### [PROBLEM REQUIREMENTS]
Looking through the data below, work out how many lines have the word "itemize". Reply with that number only.

Collected data
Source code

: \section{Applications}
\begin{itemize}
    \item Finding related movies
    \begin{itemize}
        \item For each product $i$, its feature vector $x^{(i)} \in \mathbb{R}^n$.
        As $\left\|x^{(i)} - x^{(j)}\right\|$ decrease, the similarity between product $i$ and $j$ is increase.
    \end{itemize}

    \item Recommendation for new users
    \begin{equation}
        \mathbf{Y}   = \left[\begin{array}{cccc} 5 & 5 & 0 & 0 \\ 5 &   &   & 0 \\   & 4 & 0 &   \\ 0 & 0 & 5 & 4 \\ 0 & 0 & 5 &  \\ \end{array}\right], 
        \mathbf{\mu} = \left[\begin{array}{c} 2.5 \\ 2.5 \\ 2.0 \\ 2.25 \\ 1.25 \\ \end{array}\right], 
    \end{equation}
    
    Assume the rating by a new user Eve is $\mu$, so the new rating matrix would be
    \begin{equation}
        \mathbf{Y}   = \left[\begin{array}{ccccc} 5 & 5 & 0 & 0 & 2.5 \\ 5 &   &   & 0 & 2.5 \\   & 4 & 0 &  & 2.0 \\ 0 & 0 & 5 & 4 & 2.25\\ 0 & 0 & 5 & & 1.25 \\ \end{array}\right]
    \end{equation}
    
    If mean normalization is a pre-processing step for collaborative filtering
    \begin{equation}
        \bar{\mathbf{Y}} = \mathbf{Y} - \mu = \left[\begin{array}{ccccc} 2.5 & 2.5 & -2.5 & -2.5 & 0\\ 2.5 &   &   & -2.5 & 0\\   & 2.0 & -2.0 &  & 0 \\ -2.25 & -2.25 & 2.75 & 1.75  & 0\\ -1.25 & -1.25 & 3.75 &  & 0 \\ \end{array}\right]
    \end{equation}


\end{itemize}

### [REPLY]
4